- [Required work]:
A - In the column on Schumer's speech, who harshly rejected Schumer's call for a new Israeli government?
B - Please transcribe the column on Schumer's speech, starting at "But blast a" and ending at "an urban environment?".

By Rich Lowry
Friday,
March 15, 2024
The uncommitted
voters of Michigan say, “Jump,” and Chuck Schumer asks, “How high?”
The
Senate majority leader gave an extraordinary speech flaying the
democratically elected leader of an ally engaged in fighting a defensive war
against a hideous terrorist enemy.
The
speech calling on Israeli prime minster Bibi Netanyahu to go, along with
increasingly critical statements by the White House, shows that the Democrats
have decided that appeasing their left-wing base in an election year is now
their top consideration.
This
is bad all around. As a matter of basic decency, this is not something that
allies do to one another, especially not in wartime. Present unvarnished views
in private? Absolutely. Try to nudge a partner toward a favored policy? Sure.
But blast a friendly government in hopes that it can be toppled via a new
election, just months after suffering a monstrous attack and as it is still
trying to destroy a terrorist group deeply embedded in an urban environment?
No.
The
fact of the matter is that this is not Bibi Netanyahu’s war. It is the nation
of Israel’s war. Netanyahu sustained political damage after the October 7
attack, but his goal of prosecuting the war against Hamas to its completion is
widely shared in Israel. Immediately after the attack, Israel formed a
government of national unity that has pursued the war policy that Democrats now
find so objectionable. If Netanyahu were to resign tomorrow, any number of
things might change, but the war against Hamas would stay the same.
It
is easy, sitting in Washington, D.C., and worrying about how to placate the
anti-Israel uncommitted voters in the Democratic primary, to forget the shock
of the massive program carried out by Hamas on that infamous day in October.
Israelis, though, aren’t going to forget, nor should they.
It’s
a key tell about Schumer’s intentions that his speech engendered a universally
negative reaction in Israel, and Schumer — who is no naïf — must have
anticipated as much. Benny Gantz, who would presumably run against Netanyahu in
a future election, harshly rejected the Schumer call for a new government. So,
the only place where Schumer could have any assurance of advancing his cause
was here at home.

- [Dataset records]:
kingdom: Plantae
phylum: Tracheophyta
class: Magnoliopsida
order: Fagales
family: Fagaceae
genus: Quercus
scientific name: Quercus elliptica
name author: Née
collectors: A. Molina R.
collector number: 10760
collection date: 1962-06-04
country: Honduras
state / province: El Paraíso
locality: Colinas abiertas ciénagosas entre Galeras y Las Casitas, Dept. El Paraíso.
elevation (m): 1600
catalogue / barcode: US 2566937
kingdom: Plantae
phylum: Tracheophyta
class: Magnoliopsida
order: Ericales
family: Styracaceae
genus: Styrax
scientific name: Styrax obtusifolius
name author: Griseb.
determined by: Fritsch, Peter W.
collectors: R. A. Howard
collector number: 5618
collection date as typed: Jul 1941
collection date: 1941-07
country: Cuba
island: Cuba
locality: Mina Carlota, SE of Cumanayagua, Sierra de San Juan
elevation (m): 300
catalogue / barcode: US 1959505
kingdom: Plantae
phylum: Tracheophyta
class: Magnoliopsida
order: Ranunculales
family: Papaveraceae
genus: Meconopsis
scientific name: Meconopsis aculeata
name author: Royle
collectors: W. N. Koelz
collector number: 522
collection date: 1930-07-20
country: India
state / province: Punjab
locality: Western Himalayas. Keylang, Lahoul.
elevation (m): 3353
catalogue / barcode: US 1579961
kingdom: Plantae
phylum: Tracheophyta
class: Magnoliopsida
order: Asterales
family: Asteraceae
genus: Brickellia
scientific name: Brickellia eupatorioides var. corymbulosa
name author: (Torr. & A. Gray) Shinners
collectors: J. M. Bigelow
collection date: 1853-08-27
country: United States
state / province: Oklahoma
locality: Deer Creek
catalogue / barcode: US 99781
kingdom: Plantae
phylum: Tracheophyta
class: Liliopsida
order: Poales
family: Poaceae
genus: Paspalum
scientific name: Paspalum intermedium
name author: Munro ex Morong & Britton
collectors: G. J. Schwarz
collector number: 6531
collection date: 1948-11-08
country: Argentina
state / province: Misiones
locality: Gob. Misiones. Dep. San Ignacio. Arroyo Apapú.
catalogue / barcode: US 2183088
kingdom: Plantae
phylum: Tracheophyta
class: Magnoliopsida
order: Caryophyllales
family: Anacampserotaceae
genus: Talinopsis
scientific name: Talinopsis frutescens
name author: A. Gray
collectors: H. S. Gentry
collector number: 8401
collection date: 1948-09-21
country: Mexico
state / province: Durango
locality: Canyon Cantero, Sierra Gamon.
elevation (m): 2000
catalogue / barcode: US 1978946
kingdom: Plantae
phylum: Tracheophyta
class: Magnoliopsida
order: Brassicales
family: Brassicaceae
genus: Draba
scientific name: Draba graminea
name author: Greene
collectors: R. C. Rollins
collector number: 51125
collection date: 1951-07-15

- [Answers below]:
A - Benny Gantz.

B -
But blast a friendly government in hopes that it can be toppled via a new
election, just months after suffering a monstrous attack and as it is still
trying to destroy a terrorist group deeply embedded in an urban environment?